EXERCISE PASSAGE »
-- Opening Marker --

And how has the publishing world handled this year of the pandemic? “We learned a lot of things. For example, that people still love books, especially if they can’t go to museums and galleries. I myself, not being able to go to Paris Photo or the New York Book Fair, was able to order books I was interested in online. It was beautiful and important. But now we also know how dependent we have become on internet communication. What does this mean? What legacy do we take away from these months?” This is a question that many people are asking themselves, and no one seems to be able to answer it yet. “But I am optimistic because I see many interesting and intelligent people who are working to find new ways forward. I am confident that we can find the right balance between real life and digital life. If only for the fact that the photobook boom would not have happened without the advent of the internet. It would be unimaginable without digital processes, which have lowered production costs and thus consumer prices. Many questions remain open.”
“But Still, It Turns”, the exhibition curated by Paul Graham at the International Center of Photography in New York, which tries to propose a new canon for documentary photography, has been the subject of much debate in photography circles. According to the British photographer – and not only according to him – this type of research has been penalised in museums and galleries in favour of images shot in a studio or heavily modified on a computer. But the issue, according to Martin, is what is meant by “documentary photography”. “I am old school and I love photography because it captures something that is in the world. Between me and reality there is this medium, film. It is something wonderful and poetic. That kind of research, if done well, is the best you can ask of photography. Yes, many photographers, like Graham, feel marginalised by the space given over to more experimental forms. But I think the world is big and there is room for everyone.” Many artists, she explains, are reflecting on that part of our lives that takes place in the digital world. “I think photography made in the analogue world is just as important as photography that investigates digital reality. If we didn’t take both aspects into account, we would have a much poorer understanding of the world.”

-- Closing Marker --

EXERCISE INSTRUCTIONS »
In the passage on photobooks and documentary photography, who curated the exhibition "But Still, It Turns," and where was it held?

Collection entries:
-- Opening Marker --

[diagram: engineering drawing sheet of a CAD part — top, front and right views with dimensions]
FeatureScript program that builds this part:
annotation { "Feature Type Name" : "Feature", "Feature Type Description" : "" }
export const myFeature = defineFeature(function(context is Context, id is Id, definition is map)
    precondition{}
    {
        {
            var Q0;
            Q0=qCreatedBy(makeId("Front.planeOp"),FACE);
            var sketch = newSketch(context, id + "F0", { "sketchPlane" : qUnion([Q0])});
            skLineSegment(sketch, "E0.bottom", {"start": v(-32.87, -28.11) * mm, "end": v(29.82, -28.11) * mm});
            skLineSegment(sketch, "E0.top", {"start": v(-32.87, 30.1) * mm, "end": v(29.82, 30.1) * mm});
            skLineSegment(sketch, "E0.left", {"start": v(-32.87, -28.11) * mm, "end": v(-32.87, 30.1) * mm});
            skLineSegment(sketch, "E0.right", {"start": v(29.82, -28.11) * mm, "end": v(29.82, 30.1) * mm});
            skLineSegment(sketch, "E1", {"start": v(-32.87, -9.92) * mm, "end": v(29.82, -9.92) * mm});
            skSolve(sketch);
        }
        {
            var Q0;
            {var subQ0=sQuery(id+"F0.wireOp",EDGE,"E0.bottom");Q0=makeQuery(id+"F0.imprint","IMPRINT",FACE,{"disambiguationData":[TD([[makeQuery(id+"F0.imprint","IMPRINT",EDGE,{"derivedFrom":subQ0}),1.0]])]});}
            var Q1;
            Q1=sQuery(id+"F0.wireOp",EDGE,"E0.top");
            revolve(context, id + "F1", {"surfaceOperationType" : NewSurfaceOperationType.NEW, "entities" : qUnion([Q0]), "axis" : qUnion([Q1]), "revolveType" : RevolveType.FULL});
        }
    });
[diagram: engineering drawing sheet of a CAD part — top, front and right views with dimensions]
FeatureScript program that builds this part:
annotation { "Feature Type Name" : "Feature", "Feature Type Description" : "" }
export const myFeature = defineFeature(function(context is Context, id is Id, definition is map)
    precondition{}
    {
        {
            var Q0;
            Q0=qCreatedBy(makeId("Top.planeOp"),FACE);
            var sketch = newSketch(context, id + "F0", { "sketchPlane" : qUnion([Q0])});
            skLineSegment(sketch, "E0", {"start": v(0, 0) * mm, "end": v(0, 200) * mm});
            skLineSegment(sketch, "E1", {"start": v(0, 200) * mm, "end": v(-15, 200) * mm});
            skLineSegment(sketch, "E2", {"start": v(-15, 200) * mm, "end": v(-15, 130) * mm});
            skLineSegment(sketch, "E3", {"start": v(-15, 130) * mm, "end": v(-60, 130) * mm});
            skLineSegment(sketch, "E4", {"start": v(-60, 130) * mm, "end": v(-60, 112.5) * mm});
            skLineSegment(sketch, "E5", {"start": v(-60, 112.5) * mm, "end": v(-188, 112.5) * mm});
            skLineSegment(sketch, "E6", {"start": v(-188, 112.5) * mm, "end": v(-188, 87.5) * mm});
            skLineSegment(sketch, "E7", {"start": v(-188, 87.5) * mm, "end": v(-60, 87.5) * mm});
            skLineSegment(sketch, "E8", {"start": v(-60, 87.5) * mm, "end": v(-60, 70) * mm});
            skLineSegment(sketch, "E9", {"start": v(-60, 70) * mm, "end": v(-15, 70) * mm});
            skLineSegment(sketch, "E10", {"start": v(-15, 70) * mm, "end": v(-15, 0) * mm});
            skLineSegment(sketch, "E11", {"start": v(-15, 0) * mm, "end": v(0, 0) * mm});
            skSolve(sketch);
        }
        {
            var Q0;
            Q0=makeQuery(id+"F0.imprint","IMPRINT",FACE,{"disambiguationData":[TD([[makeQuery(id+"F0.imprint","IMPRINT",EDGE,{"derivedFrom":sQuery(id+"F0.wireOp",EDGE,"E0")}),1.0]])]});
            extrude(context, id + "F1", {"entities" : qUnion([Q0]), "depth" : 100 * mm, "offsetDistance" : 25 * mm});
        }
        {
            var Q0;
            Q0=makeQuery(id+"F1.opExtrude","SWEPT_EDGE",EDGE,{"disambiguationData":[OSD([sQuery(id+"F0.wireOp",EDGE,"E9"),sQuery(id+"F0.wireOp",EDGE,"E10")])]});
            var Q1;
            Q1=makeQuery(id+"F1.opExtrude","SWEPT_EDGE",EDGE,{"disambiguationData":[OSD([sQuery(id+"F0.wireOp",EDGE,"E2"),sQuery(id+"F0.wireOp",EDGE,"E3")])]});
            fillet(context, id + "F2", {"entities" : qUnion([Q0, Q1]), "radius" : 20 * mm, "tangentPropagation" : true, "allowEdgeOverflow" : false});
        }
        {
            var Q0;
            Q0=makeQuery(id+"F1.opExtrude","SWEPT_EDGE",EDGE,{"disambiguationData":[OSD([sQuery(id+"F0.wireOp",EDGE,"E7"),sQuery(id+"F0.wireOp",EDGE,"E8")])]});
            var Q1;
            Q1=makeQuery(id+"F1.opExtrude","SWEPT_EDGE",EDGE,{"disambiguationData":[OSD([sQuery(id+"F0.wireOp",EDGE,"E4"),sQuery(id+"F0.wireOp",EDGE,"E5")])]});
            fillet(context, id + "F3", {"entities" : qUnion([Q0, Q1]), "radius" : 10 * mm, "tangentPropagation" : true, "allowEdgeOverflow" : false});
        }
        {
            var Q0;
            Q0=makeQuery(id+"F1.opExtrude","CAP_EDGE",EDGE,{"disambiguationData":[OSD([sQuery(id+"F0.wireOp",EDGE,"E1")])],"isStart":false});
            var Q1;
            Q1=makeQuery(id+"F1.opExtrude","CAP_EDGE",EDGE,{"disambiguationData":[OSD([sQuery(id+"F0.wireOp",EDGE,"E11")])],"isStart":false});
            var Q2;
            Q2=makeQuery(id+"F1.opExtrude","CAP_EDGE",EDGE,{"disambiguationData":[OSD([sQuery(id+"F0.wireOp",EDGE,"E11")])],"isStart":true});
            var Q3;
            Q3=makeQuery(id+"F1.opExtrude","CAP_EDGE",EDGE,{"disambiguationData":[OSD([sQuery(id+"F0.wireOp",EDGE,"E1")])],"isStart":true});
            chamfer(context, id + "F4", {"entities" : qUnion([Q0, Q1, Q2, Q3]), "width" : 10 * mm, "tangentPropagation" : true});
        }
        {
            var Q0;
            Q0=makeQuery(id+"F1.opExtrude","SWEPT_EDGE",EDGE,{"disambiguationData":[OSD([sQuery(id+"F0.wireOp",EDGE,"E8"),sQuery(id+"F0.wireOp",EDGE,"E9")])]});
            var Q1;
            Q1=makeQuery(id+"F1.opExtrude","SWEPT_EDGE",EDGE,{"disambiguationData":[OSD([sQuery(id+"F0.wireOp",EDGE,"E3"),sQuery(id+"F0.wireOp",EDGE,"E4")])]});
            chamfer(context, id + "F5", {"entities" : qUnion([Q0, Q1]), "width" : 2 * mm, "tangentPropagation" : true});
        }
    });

-- Closing Marker --

EXERCISE ANSWER »
Paul Graham curated it at the International Center of Photography in New York.